第4話 私が部員じゃダメかしら?

心安らぐ春の中、我らが個部こぶの部室は極寒地になっていた。

体感温度は冬の風呂場。

ソファに座って後輩のあおいに膝枕している執事服の俺はいきなり部室に入ってきた副会長で幼馴染みの氷室ひむろに氷のように冷たく針の様に鋭い目を向けられる。
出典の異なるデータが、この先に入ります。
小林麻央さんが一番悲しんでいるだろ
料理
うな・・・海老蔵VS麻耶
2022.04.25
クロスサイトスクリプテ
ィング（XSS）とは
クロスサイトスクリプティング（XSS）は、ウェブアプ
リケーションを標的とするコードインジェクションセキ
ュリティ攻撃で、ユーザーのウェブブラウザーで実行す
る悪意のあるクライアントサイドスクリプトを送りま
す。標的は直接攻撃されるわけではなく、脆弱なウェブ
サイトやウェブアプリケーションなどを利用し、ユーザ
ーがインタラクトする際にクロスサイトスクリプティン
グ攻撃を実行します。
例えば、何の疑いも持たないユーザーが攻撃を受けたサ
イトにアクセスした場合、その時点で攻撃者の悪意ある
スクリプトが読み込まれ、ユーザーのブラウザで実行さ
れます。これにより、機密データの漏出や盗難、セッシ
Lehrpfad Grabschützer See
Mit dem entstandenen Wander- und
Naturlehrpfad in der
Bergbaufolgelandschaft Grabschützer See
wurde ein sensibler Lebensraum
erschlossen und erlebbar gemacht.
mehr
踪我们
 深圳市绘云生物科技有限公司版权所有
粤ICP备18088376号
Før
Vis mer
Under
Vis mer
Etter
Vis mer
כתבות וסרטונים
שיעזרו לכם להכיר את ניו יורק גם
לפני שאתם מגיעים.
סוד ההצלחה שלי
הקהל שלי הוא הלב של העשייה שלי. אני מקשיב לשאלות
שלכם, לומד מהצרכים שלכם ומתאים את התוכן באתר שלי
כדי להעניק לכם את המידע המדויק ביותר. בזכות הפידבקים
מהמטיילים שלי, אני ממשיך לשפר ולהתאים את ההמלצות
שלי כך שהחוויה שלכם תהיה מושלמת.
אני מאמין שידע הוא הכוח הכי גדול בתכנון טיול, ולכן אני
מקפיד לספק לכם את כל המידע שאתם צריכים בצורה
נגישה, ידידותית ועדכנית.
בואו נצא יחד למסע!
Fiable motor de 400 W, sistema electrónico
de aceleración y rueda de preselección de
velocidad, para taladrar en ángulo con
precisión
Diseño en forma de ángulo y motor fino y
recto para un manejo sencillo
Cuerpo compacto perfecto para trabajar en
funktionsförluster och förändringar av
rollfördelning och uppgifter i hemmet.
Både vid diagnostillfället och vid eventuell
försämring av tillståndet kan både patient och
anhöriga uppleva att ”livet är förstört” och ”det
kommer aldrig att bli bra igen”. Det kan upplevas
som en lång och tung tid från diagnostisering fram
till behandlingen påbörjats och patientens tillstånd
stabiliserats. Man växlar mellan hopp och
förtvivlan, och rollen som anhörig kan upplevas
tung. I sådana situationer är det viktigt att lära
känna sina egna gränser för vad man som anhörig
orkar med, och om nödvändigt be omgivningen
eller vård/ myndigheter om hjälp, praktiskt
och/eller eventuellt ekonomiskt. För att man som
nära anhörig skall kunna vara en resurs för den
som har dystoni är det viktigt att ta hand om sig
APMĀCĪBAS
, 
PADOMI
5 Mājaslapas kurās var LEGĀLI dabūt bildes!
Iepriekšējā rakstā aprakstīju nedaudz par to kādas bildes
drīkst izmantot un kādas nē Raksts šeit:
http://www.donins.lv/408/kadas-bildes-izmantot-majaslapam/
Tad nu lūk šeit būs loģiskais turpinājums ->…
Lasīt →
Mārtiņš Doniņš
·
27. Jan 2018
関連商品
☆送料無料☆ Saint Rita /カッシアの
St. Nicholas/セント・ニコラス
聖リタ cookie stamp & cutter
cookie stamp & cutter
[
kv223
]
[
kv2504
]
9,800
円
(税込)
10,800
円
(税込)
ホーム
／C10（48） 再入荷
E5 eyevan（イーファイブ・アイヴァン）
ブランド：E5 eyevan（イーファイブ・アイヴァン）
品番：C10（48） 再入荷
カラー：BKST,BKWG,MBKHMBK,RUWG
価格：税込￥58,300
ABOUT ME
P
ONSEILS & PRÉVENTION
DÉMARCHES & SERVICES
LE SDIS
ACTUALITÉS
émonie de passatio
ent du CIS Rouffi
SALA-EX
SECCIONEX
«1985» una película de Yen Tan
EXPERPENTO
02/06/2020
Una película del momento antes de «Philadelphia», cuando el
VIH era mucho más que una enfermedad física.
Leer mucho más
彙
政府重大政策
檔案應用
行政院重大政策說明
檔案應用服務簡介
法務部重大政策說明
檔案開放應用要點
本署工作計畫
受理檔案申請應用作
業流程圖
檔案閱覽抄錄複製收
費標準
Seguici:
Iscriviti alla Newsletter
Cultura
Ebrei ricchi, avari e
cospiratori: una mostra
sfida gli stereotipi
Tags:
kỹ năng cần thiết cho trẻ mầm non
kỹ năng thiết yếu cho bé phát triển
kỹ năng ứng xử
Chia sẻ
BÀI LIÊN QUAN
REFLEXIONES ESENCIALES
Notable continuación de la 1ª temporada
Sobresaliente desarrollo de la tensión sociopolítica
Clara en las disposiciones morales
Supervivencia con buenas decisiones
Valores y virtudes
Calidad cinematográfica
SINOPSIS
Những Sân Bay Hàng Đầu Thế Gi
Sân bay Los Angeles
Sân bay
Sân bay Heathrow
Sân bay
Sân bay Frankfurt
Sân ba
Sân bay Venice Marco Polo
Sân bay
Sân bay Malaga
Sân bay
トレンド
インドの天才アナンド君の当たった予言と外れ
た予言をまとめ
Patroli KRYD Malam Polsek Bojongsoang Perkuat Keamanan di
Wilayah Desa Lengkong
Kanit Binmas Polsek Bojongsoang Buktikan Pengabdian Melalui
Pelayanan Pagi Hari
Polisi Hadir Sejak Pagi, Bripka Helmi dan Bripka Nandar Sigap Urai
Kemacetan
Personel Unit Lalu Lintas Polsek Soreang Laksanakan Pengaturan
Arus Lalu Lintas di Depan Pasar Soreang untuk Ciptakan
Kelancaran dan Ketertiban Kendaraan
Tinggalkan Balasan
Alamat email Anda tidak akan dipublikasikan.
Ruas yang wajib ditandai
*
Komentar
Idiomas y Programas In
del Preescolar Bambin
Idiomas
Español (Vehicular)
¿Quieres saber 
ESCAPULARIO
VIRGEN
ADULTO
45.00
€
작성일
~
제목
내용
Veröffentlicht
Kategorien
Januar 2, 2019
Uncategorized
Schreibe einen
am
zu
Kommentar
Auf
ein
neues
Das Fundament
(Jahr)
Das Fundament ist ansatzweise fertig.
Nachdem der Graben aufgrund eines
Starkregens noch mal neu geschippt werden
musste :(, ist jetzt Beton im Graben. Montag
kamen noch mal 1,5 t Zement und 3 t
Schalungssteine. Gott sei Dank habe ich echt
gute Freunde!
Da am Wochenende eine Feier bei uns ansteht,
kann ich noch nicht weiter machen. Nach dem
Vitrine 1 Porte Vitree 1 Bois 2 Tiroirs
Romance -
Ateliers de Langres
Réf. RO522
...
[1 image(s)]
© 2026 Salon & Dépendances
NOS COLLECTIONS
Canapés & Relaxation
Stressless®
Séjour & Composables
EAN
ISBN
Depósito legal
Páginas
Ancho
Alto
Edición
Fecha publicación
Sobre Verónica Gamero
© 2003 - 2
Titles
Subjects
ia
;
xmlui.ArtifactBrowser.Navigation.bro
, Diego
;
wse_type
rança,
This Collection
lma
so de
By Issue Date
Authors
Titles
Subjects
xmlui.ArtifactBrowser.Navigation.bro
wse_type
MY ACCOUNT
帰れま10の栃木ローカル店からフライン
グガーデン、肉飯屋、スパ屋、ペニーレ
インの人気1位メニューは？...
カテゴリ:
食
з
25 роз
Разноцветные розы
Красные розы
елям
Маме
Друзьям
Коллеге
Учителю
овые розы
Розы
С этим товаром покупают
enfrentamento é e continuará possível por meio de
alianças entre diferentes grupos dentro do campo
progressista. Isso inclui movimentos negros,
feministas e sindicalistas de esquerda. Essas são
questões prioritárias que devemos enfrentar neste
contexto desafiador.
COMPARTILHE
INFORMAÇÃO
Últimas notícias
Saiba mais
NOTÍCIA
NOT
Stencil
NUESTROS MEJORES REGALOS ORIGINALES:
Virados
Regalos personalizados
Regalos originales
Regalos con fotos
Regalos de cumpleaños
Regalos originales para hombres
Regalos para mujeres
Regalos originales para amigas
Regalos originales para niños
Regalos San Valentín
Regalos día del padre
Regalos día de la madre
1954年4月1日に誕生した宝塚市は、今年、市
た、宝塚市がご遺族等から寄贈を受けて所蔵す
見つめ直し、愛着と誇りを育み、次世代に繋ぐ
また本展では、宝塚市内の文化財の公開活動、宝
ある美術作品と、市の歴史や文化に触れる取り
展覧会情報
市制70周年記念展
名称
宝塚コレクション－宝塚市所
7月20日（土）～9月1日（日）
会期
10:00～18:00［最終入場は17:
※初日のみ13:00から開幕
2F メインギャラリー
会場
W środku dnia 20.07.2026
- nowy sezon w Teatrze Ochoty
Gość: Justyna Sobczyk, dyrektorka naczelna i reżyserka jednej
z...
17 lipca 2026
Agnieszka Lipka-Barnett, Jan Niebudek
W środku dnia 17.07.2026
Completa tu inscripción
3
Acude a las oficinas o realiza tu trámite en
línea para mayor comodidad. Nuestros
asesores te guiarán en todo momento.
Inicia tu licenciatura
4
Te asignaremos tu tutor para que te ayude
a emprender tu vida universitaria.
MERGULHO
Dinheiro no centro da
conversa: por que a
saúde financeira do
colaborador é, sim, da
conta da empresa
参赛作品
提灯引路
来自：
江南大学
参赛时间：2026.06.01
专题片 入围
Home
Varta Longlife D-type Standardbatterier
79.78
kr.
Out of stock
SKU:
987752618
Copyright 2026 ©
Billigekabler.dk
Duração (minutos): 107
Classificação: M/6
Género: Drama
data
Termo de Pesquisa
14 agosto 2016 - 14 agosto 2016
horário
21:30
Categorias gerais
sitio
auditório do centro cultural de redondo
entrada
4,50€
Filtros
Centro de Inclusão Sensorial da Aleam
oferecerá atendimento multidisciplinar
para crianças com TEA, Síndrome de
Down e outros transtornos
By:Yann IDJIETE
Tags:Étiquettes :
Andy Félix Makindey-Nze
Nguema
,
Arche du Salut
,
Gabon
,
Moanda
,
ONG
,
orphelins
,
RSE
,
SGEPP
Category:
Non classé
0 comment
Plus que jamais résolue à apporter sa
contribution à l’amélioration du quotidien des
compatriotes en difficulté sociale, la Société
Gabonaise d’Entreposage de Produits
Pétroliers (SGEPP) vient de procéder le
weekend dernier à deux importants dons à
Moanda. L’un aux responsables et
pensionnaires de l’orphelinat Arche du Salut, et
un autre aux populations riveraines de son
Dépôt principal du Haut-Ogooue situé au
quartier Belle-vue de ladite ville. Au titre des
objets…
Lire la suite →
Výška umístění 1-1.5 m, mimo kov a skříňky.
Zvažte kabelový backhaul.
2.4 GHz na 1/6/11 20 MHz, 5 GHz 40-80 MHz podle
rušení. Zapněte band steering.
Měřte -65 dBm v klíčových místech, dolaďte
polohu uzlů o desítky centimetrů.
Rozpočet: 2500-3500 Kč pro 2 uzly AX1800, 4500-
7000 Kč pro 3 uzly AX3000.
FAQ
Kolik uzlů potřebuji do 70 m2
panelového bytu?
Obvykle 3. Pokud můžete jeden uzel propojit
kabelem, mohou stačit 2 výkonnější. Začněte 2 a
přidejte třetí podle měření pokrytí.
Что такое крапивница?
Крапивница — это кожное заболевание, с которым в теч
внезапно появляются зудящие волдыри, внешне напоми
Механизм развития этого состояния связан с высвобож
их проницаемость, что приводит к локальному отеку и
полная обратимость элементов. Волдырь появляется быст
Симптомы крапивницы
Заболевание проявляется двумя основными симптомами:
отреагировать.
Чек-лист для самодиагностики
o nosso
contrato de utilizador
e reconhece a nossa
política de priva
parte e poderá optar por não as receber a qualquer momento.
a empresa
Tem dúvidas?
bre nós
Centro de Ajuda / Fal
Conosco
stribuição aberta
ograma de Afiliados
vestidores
俺の冷え切った心が段々と更に凍てついていくのを感じる。

「何をしてるのかしら?」

怖い!威圧感がすごい!笑顔であることが恐怖でしかないよ!

「何って見ての通りだが?」

「つまり、あなたが女子生徒を何らかの方法で眠らせ、今体をなで回していると」

「ちげぇよ!」

間違ってるようでやっぱり間違ってるよ。

びっくりして自分が何言ってるか分かんないぞ。

「じゃあなんだ?聞いてやるから言ってみなさい」

ゆっくり一歩ずつ近づいてくんな!黒髪のポニテが一歩進むと左右に揺れる。

「あ、ああ、昨日こいつが」

「言い訳なんて聞きたくないわ」

理不尽すぎる!何でこいつこんなに怒ってんの?

缶コンポタの引っかかるコーンに苦戦してる時の俺ばりに怒ってるよ!

「そもそも・・こいつ寝てな・・・」

寝てるわ。なぜこの状況で眠れるの?

授業中に先生の目の前で居眠りするより難易度高いよ?

「何もしてないわよね?」

「するわけ無いだろ!」

「スマホ出しなさい!」

「えっ?」

「ス!マ!ホ!出!す!」

テーブル叩くな!バンバンうるせぇ。

俺は渋々スマホを取り出して氷室に渡す。

「写真とか撮ってないでしょうね」

「取ってねぇよ」

俺、何でこんなに疑われてるんだ?俺はただ執事服を着て女子生徒に膝枕をしながら今も頭をなで続けてるだけなのに。あれ?現行犯じゃないか。

「・・・」

氷室、急に動かなくなったな。

「あのっ悠斗ゆうと。これはなにかしら?」

氷室の持つ俺のスマホの画面がこちらに向けられる。

画面にはこたつに入っている氷室の寝顔写真がうつされている。

「ああ、これ去年の大晦日、俺の家にお前来てただろ?その時寝てたから撮った」

ぷるぷる震えて赤面している氷室は俺のスマホをぬいぐるみの山に投げつける。

「スマホォ!」

俺のスマホはぬいぐるみに埋まりもう見えない。

「何で撮ったの!?」

「可愛かったからなんとなくだよ!て言うかスマホ投げんな!」

氷室は急にあさっての方向を向く。

数秒後、氷室入室時の冷たい空気が戻ってきた。

「その子の事はその子が起きてからにしましょう」

「ああ、そうか」

全力スイングされたスマホを早く回収したいけど、蒼を起こすのは悪い気がする。

と言うかこいつ全然起きないな、修学旅行から帰ってきた時の俺みたいだ。

「それにしてもここは殺風景ね」

「そうだな」

お前が来てから殺風景極まりないわ!殺、風景だよ。

「その子はあなたの彼女かしら?」

「そんなわけないだろう」

なに言ってんだ。こいつは可愛い後輩だ。しかも、こいつには好きな奴がいる。

というより、男嫌いだからまずしばらくは彼氏出来無いんじゃないかな。

「そう」

「で、何の用で来たんだ?」

「ああ、それね。私もこの部活に入る事になったのよ」

なん、だと!?そうなったら、可愛い可愛い後輩の蒼をいじめられる天国が・・。

ここは穏便にお帰り願わなければ。

「ああ、先生に許可は?」

「貰った」

「入部届けは?」

「持ってきた」

「部長の俺の拒否権は?」

「無い」

あきらめてたまるか!

「裁判長!異議あり!」

「副会長よ。却下する」

もうダメだ。仕方ない。

「正式に個部の入部を許可します」

「どうも」

キーンコーンカーンコーンと完全下校を知らせるチャイムが鳴る。

「んんっ」

「おっ起きたか」

「あっ!すっスミマセン!あっ副会長!」

ああ、また恥ずかしがってる。可愛いなぁ。

実家のような安心感があるな。

「よしっ帰るぞ。二人とも」

「はい」「分かったわ」

「そうだ、明日は氷室の入部パーティーだ」

「えっ?」

我ら特殊部活動「個部」。部員は全員個性的。